“No.”
“Well, to refresh your soul I will tell you. This martyr, who was very young, was stretched out, his hands and feet bound, on a bed, then a superb specimen of femininity was brought in, who tried to force him. As he was burning and was about to sin, he bit off his tongue and spat it in the face of the woman, “and thus pain drove out temptation,” says the good de Voragine.”
“My heroism would not carry me so far as that, I confess. But must you go so soon?”
“Yes, I have a pressing engagement.”
“What a queer age,” said Durtal, conducting him to the door. “It is just at the moment when positivism is at its zenith that mysticism rises again and the follies of the occult begin.”
“Oh, but it’s always been that way. The tail ends of all centuries are alike. They’re always periods of vacillation and uncertainty. When materialism is rotten-ripe magic takes root. This phenomenon reappears every hundred years. Not to go further back, look at the decline of the last century. Alongside of the rationalists and atheists you find Saint-Germain, Cagliostro, Saint-Martin, Gabalis, Cazotte, the Rosicrucian societies, the infernal circles, as now. With that, good-bye and good luck.”

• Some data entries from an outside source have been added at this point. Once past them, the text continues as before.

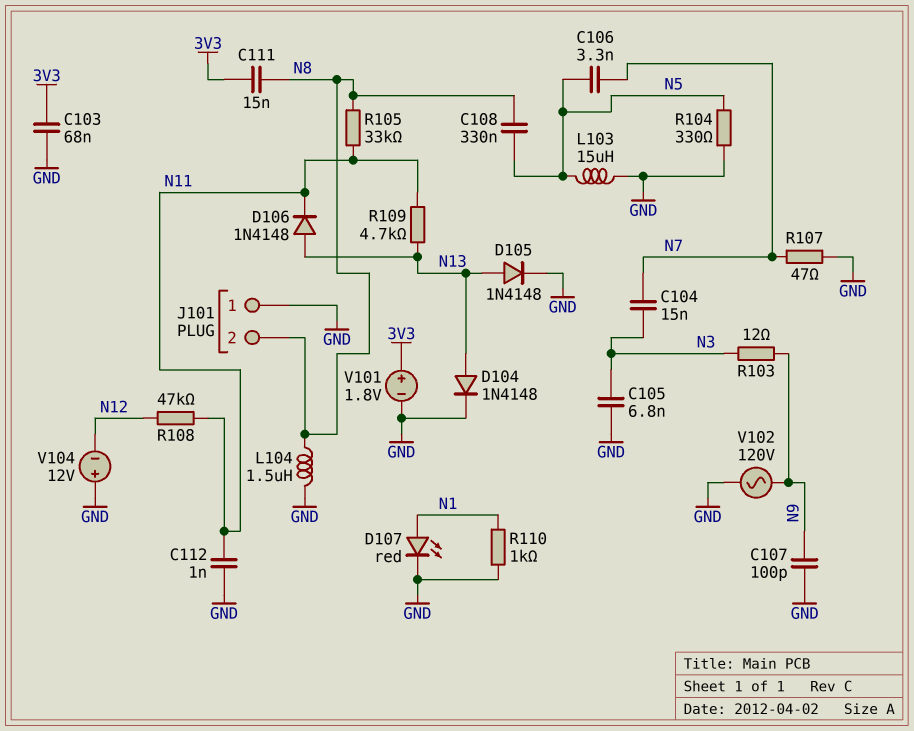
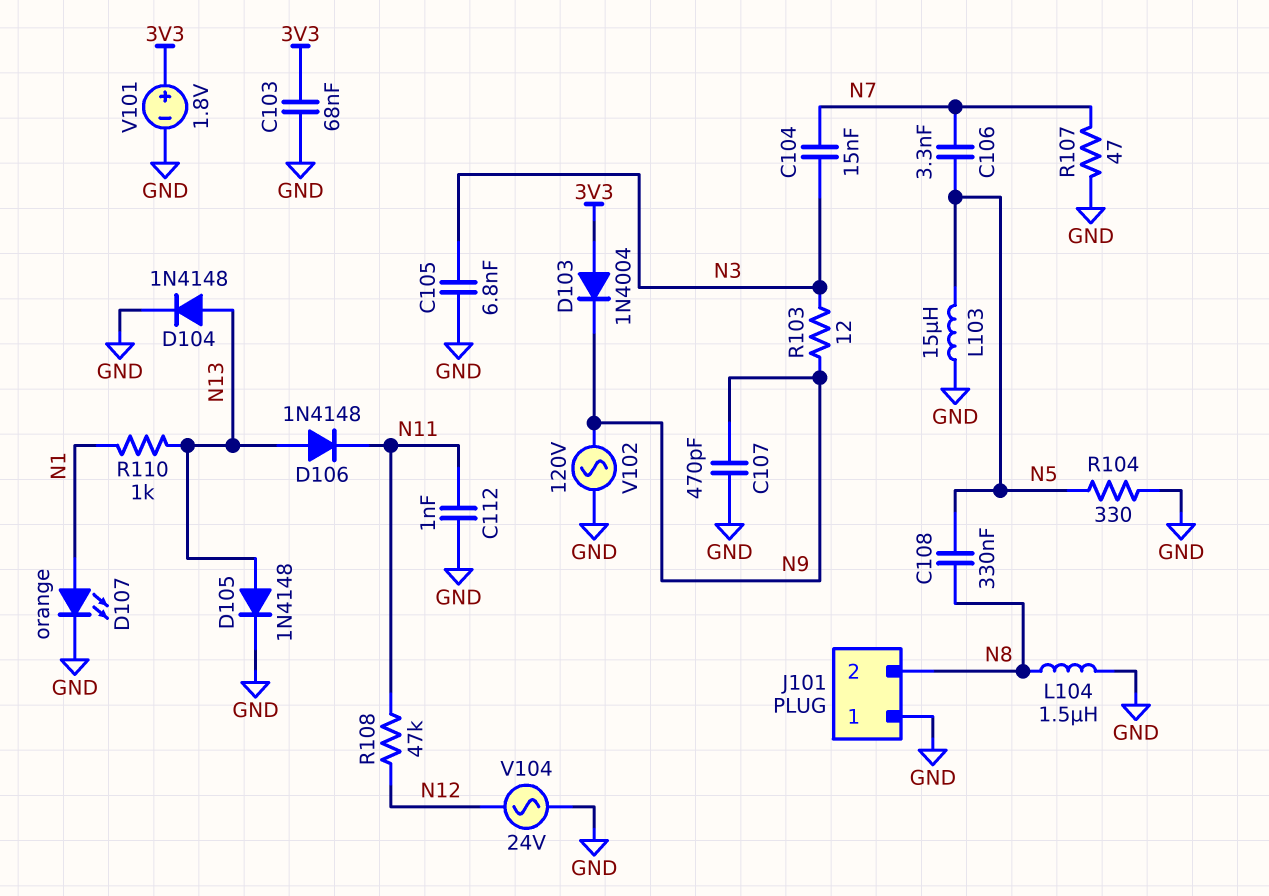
C107: 100pF (GND, N9) -> 470pF (GND, N9)
C111: 15nF (3V3, N8) -> none
D103: none -> diode 1N4004 (A 3V3, K N9)
D107: LED red (A N1, K GND) -> LED orange (A N1, K GND)
R105: 33k (N8, N11) -> none
R109: 4.7k (N11, N13) -> none
R110: 1k (GND, N1) -> 1k (N1, N13)
V104: 12V (plus GND, minus N12) -> AC 24V (GND, N12)

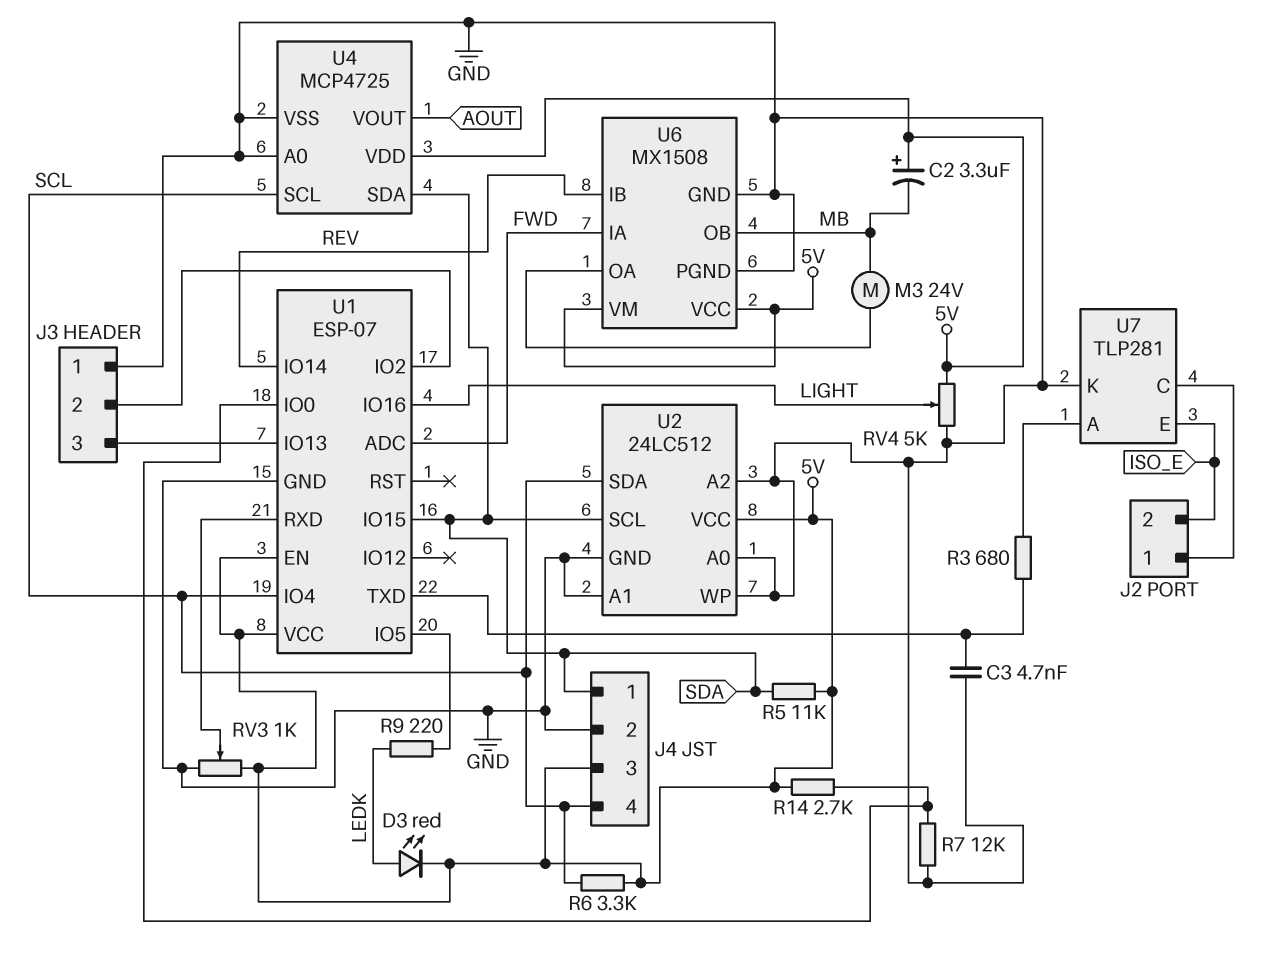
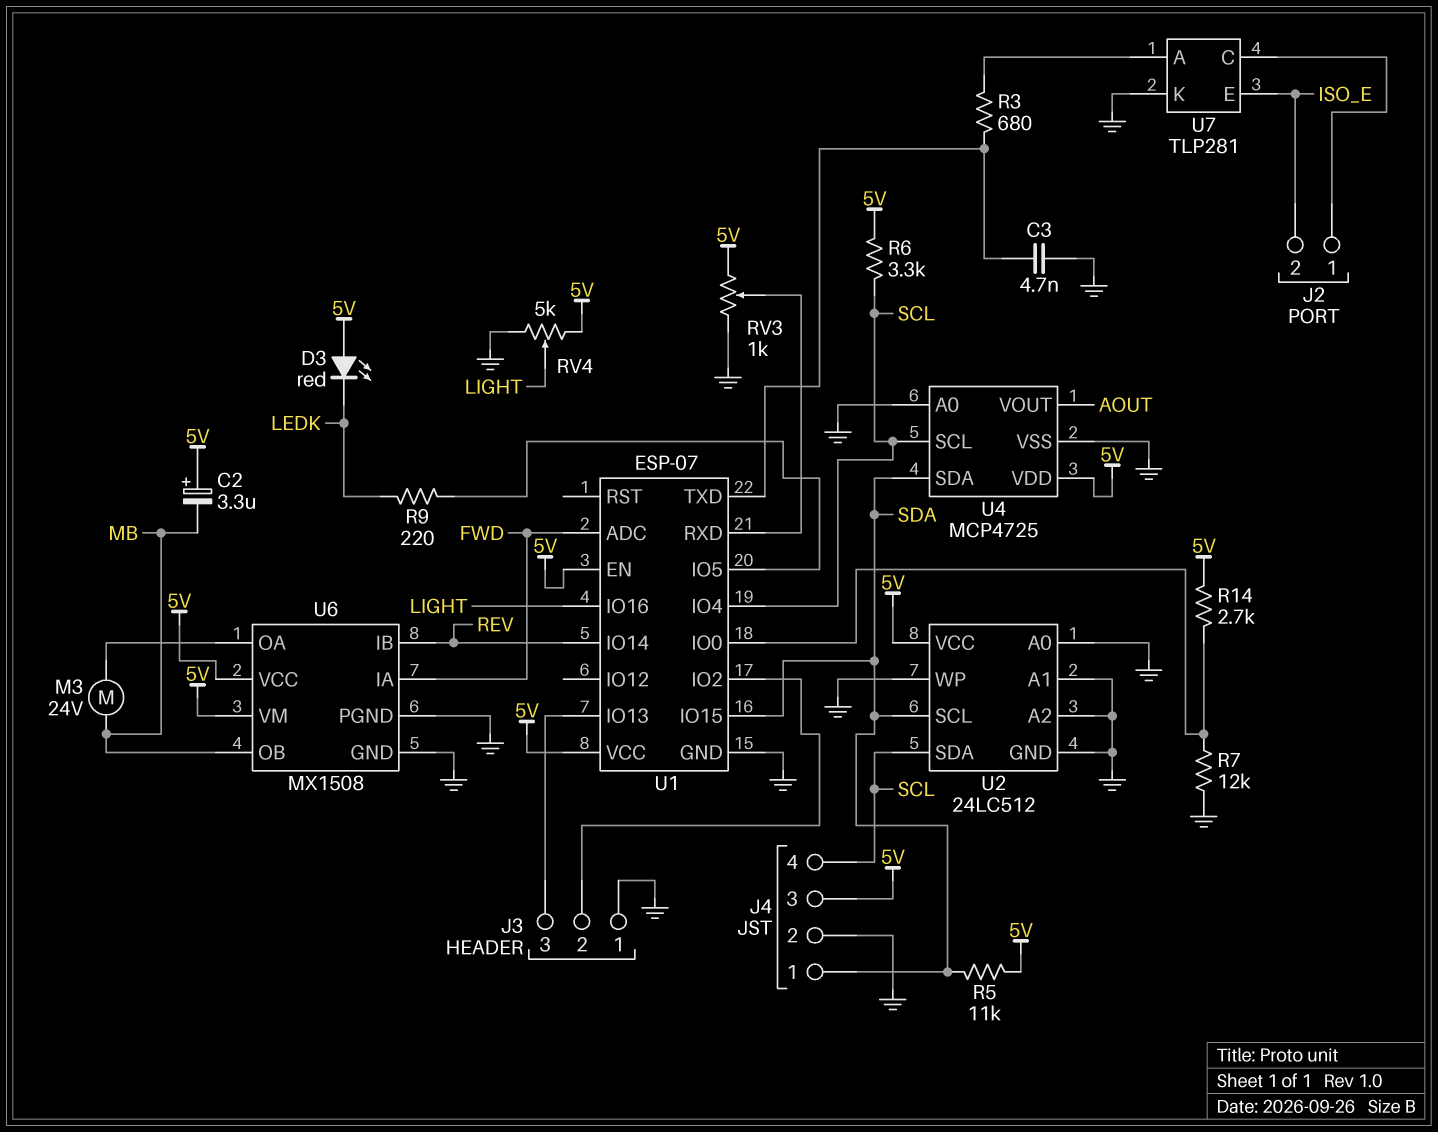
D3: LED red (A LEDK, K 5V) -> LED red (A 5V, K LEDK)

“Yes,” said Durtal, closing the door, “but Cagliostro and his ilk had a certain audacity, and perhaps a little knowledge, while the mages of our time—what inept fakes!”
CHAPTER XIX
In a fiacre they went up the rue de Vaugirard. Mme. Chantelouve was as in a shell and spoke not a word. Durtal looked closely at her when, as they passed a street lamp, a shaft of light played over her veil a moment, then winked out. She seemed agitated and nervous beneath her reserve. He took her hand. She did not withdraw it. He could feel the chill of it through her glove, and her blonde hair tonight seemed disordered, dry, and not so fine as usual.